Text data extracted from the pages
====
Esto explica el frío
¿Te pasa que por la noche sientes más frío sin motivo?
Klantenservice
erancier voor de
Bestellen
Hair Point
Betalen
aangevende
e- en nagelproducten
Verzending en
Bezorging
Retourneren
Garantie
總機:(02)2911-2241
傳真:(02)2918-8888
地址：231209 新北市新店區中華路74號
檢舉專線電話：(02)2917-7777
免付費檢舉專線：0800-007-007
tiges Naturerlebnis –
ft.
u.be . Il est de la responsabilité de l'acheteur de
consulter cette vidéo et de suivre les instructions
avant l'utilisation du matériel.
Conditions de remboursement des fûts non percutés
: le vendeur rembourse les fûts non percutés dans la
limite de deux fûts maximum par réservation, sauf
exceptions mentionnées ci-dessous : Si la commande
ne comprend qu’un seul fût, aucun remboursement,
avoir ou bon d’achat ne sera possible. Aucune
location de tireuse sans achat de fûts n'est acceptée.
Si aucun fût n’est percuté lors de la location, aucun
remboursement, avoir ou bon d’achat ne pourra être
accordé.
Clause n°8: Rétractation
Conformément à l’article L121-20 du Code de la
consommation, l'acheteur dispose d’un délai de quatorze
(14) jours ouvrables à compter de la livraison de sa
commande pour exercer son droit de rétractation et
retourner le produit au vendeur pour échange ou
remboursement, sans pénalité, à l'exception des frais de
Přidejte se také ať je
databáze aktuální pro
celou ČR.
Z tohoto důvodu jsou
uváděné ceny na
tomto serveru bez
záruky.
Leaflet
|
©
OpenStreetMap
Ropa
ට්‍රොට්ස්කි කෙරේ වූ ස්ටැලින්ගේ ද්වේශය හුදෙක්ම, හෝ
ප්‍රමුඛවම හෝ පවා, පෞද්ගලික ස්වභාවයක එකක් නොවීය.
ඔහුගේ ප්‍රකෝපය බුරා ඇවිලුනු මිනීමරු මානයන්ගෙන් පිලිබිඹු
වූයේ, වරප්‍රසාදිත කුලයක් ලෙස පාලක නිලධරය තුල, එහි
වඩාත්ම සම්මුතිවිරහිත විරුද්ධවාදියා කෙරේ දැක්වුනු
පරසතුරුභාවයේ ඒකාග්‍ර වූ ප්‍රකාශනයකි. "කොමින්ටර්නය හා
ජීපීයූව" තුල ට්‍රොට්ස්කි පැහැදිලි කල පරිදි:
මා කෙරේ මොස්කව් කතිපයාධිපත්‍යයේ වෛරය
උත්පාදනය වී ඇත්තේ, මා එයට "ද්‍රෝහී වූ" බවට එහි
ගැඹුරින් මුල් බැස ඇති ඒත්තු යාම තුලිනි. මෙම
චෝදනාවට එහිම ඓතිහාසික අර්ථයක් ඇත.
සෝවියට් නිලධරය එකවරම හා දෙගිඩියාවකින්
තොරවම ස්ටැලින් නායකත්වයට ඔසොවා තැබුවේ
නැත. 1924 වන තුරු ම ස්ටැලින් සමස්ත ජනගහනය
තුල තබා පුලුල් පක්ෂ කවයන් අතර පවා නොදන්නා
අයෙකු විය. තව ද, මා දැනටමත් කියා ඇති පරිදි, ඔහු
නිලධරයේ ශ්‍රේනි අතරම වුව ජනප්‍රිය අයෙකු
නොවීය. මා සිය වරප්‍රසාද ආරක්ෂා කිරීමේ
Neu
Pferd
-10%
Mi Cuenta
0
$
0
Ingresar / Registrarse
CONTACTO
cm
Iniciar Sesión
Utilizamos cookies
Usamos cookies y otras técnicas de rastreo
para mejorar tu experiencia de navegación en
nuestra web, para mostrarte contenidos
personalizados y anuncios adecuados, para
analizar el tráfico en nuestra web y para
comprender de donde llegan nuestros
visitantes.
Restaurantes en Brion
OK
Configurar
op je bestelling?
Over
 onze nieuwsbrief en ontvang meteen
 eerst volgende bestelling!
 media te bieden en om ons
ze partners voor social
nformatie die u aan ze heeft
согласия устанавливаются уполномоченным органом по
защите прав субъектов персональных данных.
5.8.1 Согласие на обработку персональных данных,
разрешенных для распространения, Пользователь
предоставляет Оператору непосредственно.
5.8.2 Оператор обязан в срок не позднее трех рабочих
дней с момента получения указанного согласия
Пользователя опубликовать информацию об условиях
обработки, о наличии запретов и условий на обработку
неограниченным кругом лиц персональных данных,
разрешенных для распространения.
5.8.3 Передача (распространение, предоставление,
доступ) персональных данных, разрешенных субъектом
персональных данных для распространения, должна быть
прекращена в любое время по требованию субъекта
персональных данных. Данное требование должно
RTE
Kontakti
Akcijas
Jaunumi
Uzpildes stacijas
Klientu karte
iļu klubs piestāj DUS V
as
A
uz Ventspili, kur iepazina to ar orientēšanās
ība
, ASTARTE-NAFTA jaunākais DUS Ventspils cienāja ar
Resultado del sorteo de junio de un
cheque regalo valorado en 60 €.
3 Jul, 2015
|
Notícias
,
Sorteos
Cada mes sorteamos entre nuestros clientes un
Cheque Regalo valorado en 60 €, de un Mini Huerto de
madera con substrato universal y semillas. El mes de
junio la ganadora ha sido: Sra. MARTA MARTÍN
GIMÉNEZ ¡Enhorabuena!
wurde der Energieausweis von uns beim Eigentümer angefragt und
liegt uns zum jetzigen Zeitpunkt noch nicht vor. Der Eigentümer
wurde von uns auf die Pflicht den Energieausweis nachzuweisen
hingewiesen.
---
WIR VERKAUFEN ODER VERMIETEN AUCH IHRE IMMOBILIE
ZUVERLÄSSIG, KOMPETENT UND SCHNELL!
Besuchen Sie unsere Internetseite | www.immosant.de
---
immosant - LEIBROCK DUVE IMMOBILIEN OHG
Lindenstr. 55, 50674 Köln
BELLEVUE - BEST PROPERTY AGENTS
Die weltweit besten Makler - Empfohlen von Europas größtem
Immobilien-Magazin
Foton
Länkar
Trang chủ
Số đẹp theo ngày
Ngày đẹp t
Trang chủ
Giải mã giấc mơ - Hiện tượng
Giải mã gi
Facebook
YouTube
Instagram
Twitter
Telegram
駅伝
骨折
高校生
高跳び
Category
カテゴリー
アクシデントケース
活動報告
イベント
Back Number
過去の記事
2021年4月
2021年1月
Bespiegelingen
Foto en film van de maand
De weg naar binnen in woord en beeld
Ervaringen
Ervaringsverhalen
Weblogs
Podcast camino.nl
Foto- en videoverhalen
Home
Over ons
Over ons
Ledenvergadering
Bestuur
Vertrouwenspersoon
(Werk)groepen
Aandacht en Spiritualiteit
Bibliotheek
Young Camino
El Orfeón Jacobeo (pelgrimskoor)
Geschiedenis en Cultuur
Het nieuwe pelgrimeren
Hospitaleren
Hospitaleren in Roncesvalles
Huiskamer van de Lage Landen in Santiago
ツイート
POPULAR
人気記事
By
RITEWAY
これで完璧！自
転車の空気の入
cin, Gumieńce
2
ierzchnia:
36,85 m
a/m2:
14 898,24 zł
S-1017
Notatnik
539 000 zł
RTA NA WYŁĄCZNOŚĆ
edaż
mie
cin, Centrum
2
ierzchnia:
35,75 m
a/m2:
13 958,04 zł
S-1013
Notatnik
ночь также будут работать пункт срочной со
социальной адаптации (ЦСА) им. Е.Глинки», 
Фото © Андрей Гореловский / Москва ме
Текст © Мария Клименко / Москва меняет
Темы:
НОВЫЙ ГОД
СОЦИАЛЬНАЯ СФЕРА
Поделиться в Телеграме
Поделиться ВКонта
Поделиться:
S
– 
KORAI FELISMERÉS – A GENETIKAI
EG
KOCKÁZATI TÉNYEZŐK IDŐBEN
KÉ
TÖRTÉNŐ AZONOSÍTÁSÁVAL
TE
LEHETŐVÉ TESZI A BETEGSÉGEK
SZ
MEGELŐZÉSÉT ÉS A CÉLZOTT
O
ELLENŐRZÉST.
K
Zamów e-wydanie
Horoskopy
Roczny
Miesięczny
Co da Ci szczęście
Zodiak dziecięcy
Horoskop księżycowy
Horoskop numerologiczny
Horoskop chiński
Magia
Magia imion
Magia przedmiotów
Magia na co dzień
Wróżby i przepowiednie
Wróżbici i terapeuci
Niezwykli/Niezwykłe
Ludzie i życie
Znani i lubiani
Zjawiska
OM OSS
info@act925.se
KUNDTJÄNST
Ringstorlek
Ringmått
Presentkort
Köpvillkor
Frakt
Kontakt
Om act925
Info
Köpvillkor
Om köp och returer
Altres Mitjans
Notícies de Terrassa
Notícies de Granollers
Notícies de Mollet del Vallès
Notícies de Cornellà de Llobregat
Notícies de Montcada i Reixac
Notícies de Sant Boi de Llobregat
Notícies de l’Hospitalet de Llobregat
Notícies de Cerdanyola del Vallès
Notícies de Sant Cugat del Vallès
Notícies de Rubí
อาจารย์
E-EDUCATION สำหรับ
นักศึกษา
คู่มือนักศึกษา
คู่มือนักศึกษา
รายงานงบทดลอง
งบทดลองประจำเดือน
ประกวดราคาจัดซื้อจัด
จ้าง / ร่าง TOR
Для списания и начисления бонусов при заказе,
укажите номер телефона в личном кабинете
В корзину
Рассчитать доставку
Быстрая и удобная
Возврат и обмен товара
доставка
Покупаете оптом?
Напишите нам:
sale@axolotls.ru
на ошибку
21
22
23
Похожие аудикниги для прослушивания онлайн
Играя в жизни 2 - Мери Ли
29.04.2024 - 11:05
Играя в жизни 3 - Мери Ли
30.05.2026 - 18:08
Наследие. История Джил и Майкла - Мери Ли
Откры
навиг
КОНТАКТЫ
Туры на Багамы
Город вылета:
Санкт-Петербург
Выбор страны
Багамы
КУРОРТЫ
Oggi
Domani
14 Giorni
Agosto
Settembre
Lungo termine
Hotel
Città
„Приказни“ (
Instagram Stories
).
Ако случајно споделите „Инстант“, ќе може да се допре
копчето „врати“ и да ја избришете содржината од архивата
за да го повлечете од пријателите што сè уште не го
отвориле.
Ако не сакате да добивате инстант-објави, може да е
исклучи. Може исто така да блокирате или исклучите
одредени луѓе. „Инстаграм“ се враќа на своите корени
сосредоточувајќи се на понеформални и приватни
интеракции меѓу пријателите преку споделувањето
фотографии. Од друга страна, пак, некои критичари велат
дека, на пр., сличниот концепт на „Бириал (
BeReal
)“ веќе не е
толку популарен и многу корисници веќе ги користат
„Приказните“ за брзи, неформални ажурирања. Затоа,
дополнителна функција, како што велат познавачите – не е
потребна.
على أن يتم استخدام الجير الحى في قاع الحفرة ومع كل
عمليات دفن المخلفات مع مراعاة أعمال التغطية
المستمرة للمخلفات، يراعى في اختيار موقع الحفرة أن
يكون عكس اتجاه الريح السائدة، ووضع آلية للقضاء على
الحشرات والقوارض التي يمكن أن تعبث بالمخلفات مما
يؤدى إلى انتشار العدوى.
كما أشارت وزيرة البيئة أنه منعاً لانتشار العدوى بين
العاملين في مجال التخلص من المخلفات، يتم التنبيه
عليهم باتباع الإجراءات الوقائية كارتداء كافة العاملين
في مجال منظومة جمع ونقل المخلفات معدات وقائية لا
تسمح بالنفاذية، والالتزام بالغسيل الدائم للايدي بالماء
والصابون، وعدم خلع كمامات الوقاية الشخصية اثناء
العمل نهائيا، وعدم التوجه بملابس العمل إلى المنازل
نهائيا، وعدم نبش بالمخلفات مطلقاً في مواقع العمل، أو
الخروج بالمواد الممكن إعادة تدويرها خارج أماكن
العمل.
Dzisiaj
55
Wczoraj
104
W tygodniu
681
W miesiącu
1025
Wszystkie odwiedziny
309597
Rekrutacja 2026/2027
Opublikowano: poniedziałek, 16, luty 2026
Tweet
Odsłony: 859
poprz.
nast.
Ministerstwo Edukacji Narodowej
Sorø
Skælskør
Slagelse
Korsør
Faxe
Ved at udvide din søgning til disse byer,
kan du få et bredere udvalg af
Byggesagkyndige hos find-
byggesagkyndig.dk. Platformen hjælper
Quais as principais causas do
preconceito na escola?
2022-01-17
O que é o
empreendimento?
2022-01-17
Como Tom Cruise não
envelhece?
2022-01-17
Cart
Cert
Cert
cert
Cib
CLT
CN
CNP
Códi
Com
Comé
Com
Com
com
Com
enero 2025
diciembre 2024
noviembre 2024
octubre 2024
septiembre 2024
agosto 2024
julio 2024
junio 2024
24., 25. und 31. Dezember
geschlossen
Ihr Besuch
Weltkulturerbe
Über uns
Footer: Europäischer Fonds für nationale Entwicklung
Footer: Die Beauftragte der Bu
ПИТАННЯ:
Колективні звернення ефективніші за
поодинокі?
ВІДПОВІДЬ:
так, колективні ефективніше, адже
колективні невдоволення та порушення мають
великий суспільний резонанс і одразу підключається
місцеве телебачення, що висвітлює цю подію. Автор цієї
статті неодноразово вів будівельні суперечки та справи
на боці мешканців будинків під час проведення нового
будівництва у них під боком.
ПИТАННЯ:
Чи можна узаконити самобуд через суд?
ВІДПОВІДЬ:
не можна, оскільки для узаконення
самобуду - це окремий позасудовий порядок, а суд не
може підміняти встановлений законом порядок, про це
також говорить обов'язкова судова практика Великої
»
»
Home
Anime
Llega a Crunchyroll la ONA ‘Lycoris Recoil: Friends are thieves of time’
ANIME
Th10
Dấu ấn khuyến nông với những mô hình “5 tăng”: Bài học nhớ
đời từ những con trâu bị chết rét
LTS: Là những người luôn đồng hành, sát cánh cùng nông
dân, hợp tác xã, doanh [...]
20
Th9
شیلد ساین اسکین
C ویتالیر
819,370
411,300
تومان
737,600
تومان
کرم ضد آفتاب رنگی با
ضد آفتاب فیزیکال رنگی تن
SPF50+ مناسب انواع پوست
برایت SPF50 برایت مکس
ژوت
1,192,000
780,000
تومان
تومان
====
▶ [What is needed]:
Return the material from its first line through the line that contains "තුල තබා පුලුල් පක්ෂ කවයන් අතර පවා නොදන්නා", including both ends, without changing anything.

▶ [Response to this exercise]:
Esto explica el frío
¿Te pasa que por la noche sientes más frío sin motivo?
Klantenservice
erancier voor de
Bestellen
Hair Point
Betalen
aangevende
e- en nagelproducten
Verzending en
Bezorging
Retourneren
Garantie
總機:(02)2911-2241
傳真:(02)2918-8888
地址：231209 新北市新店區中華路74號
檢舉專線電話：(02)2917-7777
免付費檢舉專線：0800-007-007
tiges Naturerlebnis –
ft.
u.be . Il est de la responsabilité de l'acheteur de
consulter cette vidéo et de suivre les instructions
avant l'utilisation du matériel.
Conditions de remboursement des fûts non percutés
: le vendeur rembourse les fûts non percutés dans la
limite de deux fûts maximum par réservation, sauf
exceptions mentionnées ci-dessous : Si la commande
ne comprend qu’un seul fût, aucun remboursement,
avoir ou bon d’achat ne sera possible. Aucune
location de tireuse sans achat de fûts n'est acceptée.
Si aucun fût n’est percuté lors de la location, aucun
remboursement, avoir ou bon d’achat ne pourra être
accordé.
Clause n°8: Rétractation
Conformément à l’article L121-20 du Code de la
consommation, l'acheteur dispose d’un délai de quatorze
(14) jours ouvrables à compter de la livraison de sa
commande pour exercer son droit de rétractation et
retourner le produit au vendeur pour échange ou
remboursement, sans pénalité, à l'exception des frais de
Přidejte se také ať je
databáze aktuální pro
celou ČR.
Z tohoto důvodu jsou
uváděné ceny na
tomto serveru bez
záruky.
Leaflet
|
©
OpenStreetMap
Ropa
ට්‍රොට්ස්කි කෙරේ වූ ස්ටැලින්ගේ ද්වේශය හුදෙක්ම, හෝ
ප්‍රමුඛවම හෝ පවා, පෞද්ගලික ස්වභාවයක එකක් නොවීය.
ඔහුගේ ප්‍රකෝපය බුරා ඇවිලුනු මිනීමරු මානයන්ගෙන් පිලිබිඹු
වූයේ, වරප්‍රසාදිත කුලයක් ලෙස පාලක නිලධරය තුල, එහි
වඩාත්ම සම්මුතිවිරහිත විරුද්ධවාදියා කෙරේ දැක්වුනු
පරසතුරුභාවයේ ඒකාග්‍ර වූ ප්‍රකාශනයකි. "කොමින්ටර්නය හා
ජීපීයූව" තුල ට්‍රොට්ස්කි පැහැදිලි කල පරිදි:
මා කෙරේ මොස්කව් කතිපයාධිපත්‍යයේ වෛරය
උත්පාදනය වී ඇත්තේ, මා එයට "ද්‍රෝහී වූ" බවට එහි
ගැඹුරින් මුල් බැස ඇති ඒත්තු යාම තුලිනි. මෙම
චෝදනාවට එහිම ඓතිහාසික අර්ථයක් ඇත.
සෝවියට් නිලධරය එකවරම හා දෙගිඩියාවකින්
තොරවම ස්ටැලින් නායකත්වයට ඔසොවා තැබුවේ
නැත. 1924 වන තුරු ම ස්ටැලින් සමස්ත ජනගහනය
තුල තබා පුලුල් පක්ෂ කවයන් අතර පවා නොදන්නා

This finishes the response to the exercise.